» Exercise materials

┏━━

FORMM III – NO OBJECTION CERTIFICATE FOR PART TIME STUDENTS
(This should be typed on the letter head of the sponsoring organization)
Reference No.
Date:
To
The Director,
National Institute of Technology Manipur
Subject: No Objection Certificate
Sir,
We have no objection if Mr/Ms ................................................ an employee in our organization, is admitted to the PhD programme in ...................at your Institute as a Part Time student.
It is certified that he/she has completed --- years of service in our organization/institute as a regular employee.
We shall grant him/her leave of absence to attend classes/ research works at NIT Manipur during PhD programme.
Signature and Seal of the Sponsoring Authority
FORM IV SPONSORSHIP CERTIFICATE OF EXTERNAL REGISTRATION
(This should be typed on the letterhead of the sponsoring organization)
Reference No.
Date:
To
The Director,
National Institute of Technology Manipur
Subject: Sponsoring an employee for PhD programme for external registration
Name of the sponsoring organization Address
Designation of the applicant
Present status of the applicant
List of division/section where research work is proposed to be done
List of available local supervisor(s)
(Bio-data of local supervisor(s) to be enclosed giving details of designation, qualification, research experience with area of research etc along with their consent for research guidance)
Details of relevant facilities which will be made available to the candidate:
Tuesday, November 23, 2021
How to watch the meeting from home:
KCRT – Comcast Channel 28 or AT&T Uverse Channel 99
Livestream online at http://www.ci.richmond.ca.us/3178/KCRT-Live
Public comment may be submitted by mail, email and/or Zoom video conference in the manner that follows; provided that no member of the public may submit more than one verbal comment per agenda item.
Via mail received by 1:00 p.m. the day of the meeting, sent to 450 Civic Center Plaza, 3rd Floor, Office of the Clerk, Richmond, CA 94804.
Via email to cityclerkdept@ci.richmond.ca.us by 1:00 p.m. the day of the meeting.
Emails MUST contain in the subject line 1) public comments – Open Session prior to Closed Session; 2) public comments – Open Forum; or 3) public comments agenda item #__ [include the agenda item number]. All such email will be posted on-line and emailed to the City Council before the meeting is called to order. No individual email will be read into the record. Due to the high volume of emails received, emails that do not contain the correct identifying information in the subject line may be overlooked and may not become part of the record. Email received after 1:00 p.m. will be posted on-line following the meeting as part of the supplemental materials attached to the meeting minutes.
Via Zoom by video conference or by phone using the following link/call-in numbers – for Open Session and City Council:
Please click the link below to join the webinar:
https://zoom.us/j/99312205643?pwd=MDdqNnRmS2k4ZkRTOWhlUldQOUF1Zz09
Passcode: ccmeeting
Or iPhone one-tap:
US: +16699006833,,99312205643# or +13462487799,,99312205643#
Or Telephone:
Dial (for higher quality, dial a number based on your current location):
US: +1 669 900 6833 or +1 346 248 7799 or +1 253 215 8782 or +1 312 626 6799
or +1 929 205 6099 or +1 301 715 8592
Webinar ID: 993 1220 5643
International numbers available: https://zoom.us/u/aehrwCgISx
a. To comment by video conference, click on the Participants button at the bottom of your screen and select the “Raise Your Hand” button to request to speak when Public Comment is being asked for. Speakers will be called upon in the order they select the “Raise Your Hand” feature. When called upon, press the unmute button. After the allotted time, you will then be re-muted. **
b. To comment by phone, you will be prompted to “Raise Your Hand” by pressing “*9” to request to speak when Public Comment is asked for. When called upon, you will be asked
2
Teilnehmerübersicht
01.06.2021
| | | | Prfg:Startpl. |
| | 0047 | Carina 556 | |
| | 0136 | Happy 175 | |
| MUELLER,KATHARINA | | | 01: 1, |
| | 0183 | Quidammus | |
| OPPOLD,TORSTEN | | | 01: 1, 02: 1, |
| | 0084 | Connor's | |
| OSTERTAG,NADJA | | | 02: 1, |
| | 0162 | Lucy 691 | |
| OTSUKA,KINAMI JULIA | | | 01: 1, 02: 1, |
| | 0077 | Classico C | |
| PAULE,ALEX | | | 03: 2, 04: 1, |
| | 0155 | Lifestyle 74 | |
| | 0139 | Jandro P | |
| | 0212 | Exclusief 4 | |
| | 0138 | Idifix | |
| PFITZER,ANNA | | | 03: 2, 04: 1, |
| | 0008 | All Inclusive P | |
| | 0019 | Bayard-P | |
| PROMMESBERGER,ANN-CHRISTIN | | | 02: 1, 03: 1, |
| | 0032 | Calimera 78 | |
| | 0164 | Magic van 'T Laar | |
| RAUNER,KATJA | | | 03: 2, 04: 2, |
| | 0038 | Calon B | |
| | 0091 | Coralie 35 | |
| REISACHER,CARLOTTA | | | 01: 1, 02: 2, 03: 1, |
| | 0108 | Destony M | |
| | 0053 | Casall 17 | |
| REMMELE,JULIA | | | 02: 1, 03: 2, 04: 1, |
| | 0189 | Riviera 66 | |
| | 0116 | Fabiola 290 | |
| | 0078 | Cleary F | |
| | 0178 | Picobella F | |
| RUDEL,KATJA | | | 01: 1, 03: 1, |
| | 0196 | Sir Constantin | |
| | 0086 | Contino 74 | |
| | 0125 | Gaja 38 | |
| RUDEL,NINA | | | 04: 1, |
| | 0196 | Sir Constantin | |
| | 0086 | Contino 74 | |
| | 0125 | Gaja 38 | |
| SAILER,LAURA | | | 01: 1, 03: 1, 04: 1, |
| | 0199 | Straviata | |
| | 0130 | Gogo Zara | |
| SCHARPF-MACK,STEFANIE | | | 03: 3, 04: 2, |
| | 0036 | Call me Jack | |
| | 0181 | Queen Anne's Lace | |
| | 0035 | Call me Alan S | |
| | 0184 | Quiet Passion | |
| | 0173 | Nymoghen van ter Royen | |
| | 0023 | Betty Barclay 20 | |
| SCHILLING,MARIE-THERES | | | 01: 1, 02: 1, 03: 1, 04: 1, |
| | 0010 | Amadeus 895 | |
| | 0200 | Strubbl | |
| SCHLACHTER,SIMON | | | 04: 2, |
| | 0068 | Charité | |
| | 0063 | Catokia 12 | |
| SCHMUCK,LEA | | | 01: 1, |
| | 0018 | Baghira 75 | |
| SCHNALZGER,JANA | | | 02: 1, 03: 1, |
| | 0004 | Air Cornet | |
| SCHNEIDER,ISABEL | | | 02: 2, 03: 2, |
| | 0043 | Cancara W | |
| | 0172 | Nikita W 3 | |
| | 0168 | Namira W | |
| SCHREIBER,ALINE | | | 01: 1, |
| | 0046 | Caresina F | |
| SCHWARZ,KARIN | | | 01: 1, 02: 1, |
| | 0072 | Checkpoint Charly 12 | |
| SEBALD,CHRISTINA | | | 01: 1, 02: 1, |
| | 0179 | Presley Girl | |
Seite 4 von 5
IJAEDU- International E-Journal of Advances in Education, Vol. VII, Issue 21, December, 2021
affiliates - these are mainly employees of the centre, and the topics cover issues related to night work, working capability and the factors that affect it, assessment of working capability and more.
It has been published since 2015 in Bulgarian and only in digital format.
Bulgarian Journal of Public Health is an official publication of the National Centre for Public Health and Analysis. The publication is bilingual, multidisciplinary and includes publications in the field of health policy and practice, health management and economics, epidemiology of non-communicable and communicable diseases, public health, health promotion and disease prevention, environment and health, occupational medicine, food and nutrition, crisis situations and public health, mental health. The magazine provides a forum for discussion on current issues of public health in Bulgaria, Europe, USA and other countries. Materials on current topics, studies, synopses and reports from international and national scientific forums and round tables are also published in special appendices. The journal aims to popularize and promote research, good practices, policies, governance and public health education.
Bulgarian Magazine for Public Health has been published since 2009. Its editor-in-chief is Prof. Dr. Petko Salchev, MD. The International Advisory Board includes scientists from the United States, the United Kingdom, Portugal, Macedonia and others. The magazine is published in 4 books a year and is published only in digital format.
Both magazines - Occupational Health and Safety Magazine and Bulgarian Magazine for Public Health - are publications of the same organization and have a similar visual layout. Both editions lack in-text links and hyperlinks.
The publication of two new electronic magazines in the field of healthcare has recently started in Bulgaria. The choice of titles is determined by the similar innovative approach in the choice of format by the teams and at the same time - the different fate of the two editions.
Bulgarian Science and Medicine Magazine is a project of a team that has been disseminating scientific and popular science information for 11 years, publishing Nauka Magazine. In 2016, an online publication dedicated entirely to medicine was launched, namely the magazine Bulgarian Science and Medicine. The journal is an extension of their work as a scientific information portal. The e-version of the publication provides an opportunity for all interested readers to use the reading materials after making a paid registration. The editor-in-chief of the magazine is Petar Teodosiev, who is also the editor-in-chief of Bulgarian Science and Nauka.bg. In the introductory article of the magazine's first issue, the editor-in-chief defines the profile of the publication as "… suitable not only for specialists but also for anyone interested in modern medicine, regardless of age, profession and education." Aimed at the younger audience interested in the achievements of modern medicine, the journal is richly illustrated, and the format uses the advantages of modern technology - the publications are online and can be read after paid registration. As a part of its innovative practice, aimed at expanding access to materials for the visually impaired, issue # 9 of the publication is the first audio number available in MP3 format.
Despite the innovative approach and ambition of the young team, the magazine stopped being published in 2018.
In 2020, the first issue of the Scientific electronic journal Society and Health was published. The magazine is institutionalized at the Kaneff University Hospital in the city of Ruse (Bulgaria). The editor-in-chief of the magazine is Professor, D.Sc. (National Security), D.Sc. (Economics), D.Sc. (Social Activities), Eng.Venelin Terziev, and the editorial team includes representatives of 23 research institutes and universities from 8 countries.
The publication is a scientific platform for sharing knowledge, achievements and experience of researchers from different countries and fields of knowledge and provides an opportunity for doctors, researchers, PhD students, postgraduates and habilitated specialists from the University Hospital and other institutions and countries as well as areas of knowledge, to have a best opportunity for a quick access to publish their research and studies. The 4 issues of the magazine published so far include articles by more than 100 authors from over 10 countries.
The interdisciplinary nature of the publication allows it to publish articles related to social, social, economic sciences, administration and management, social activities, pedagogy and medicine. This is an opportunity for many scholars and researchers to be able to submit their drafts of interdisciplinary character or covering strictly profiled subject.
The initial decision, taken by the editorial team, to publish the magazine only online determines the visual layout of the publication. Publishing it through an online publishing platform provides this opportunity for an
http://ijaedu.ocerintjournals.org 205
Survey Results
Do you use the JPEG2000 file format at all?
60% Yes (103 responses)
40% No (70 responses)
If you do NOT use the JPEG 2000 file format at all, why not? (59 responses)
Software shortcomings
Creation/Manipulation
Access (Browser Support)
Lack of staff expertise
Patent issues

┗━━

» Task
Above are the records; from them, give again exactly the lines from the one containing "Charly 12 | |" to the one containing "Bulgarian Journal of", both lines included, and nothing more.

» Response for this exercise
| | 0072 | Checkpoint Charly 12 | |
| SEBALD,CHRISTINA | | | 01: 1, 02: 1, |
| | 0179 | Presley Girl | |
Seite 4 von 5
IJAEDU- International E-Journal of Advances in Education, Vol. VII, Issue 21, December, 2021
affiliates - these are mainly employees of the centre, and the topics cover issues related to night work, working capability and the factors that affect it, assessment of working capability and more.
It has been published since 2015 in Bulgarian and only in digital format.
Bulgarian Journal of Public Health is an official publication of the National Centre for Public Health and Analysis. The publication is bilingual, multidisciplinary and includes publications in the field of health policy and practice, health management and economics, epidemiology of non-communicable and communicable diseases, public health, health promotion and disease prevention, environment and health, occupational medicine, food and nutrition, crisis situations and public health, mental health. The magazine provides a forum for discussion on current issues of public health in Bulgaria, Europe, USA and other countries. Materials on current topics, studies, synopses and reports from international and national scientific forums and round tables are also published in special appendices. The journal aims to popularize and promote research, good practices, policies, governance and public health education.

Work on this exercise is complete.